Bruno Mazzeo ao lado da estátua do pai Chico AnysioReynaldo Zangrandi / TV Globo

Rio - A vida e obra de Chico Anysio (1931 - 2012) serão retratadas na série documental "Chico Anysio: um Homem à Procura de um Personagem", lançada nesta quinta-feira (25), no Globoplay. Filho do humorista, Bruno Mazzeo é quem assina a direção e o roteiro da produção, que conta com cinco episódios. 
"A série não é uma 'homenagem', um 'especial', mas um mergulho não só na obra, mas na alma de Chico Anysio. É um documentário profundo, como não podia deixar de ser, uma vez que é um filho juntando o quebra-cabeças da vida do pai", afirma Mazzeo. 

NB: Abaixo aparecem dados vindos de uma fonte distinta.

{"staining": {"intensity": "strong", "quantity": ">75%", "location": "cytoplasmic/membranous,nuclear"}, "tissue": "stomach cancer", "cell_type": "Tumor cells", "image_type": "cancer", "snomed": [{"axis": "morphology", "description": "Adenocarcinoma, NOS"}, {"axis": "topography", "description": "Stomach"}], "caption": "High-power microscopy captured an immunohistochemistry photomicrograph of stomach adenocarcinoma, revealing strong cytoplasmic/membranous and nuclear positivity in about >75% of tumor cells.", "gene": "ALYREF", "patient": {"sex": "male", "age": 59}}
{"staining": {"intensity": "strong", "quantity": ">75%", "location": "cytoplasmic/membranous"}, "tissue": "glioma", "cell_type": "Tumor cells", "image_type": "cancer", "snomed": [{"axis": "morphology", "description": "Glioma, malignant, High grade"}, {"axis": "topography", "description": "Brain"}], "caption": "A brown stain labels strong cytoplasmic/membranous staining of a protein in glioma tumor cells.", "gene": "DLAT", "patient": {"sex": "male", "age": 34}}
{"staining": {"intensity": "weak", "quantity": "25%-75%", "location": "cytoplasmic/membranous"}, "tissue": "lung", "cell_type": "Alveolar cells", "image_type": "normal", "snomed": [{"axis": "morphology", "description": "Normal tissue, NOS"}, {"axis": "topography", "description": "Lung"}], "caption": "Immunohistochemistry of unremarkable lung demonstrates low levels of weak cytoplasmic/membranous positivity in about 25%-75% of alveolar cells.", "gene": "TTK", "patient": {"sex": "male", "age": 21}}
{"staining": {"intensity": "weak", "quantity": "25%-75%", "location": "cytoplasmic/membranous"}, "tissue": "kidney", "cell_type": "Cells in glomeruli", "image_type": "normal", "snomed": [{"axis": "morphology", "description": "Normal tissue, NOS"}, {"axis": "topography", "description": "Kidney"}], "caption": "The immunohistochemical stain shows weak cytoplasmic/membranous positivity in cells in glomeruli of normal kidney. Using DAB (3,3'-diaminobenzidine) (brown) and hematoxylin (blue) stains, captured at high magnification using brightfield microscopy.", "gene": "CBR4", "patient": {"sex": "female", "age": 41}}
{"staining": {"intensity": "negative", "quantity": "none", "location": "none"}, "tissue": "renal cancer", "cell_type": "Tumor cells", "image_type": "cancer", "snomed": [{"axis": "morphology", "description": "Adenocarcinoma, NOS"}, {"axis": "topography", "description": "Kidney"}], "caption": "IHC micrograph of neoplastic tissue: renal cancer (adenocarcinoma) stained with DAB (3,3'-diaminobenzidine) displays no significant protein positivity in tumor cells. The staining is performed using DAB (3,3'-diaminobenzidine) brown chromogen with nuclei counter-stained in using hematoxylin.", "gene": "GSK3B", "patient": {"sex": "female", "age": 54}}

A série mostra a vida de Chico, desde a infância no Ceará, a vinda para o Rio de Janeiro, o início na rádio, até o seu sucesso na TV com o ‘Chico Anysio Show’, atração que transformou o humor na televisão brasileira, inaugurou o uso do videotape e apresentou os primeiros de seus mais de 200 personagens. Durante a vida, o artista enfrentou desafios na carreira, teve seis casamentos e foi alvo da imprensa. A obra aborda ainda como aconteceu o afastamento do ícone da comédia das telas da TV, seu legado artístico e o fim da vida.
"A ideia sempre foi aprofundar no Francisco, em paralelo com a trajetória incrível do Chico. O Francisco era um ser humano que tinha falhas, inseguranças, fraquezas e até depressão. Acho que conseguimos mostrar um lindo e verdadeiro retrato do meu pai. Com certeza, ele deve estar feliz com o resultado", diz o diretor. 
Bruno também adianta como o documentário explora a importância dos personagens do pai no imaginário popular brasileiro. "Ao lembrar seus personagens, temos a real noção do quanto eles ainda estão no imaginário do brasileiro, muitos bordões são repetidos até hoje nas ruas. Alguns entrevistados contam de onde vieram inspirações para a criação de alguns personagens. Isso, além de ser curioso, deixa bem claro que a matéria-prima do Chico vinha das ruas".  
Convidados
Repletos de imagens de uma rica pesquisa com conteúdos de acervo que ilustram a grandiosidade de Chico, os episódios desvendam o legado do criador também através de depoimentos inéditos e emocionantes de amigos, parceiros e familiares. "Não entrevistei ninguém que não conhecesse profundamente meu pai, que não tenha convivido com ele, seja profissional, seja pessoalmente", destaca Bruno.  
Entre os nomes convidados para falar sobre o artista está o de Fernanda Montenegro, uma das companheiras do artista no início da carreira, que, emocionada, declara: "Falar de colegas da dimensão dele toca o coração". José Bonifácio de Oliveira Sobrinho, mais conhecido como Boni, também ressalta a importância do humorista: "A disposição dele para a vida era tão grande que ele certamente não viveu plenamente. Fez tudo aquilo que queria, foi um sucesso imenso, mas o Chico Anysio era maior que o próprio Chico Anysio".
Heloisa Périssé explica como o artista se conectava com o público. "Seus personagens tocavam o brasileiro porque ele pegava a essência do que estava acontecendo no momento. O Chico era muito antenado, um cara que já ficou no ar de domingo a domingo. Sempre foi muito preocupado em saber o que o povo falava para trazer isso para a arte dele. Realmente o artista vai aonde o povo está".
Já Lucio Mauro Filho, filho de Lucio Mauro e amigo de longa data de Bruno Mazzeo, lembra com carinho de Chico e enaltece seu vasto acervo de personagens. "São brasileiros vindos de todos os lugares. Inclusive, ele e meu pai também são imigrantes. Imagina os personagens que Chico Anysio foi conhecendo até chegar ao Rio de Janeiro e a São Paulo? Acho que, em algum momento, ele pensou: ‘Eu estou com esse material todo pronto'".
Quem também marca presença na série é Marcos Palmeira, sobrinho de Chico Anysio, e exalta a capacidade dele de se conectar com a essência do país. "Acho que ele representava muito esse Brasil profundo. Conseguia, com a leveza do humor, ser um observador dos seres humanos. Acredito que essa comunicação era muito direta", recorda. "Talvez esse documentário não seja apenas sobre a trajetória do mais importante humorista brasileiro. Mas, também, um resgate", conclui Mazzeo. O documentário conta com a participação de outras personalidades como Tom Cavalcante e Renato Aragão, por exemplo.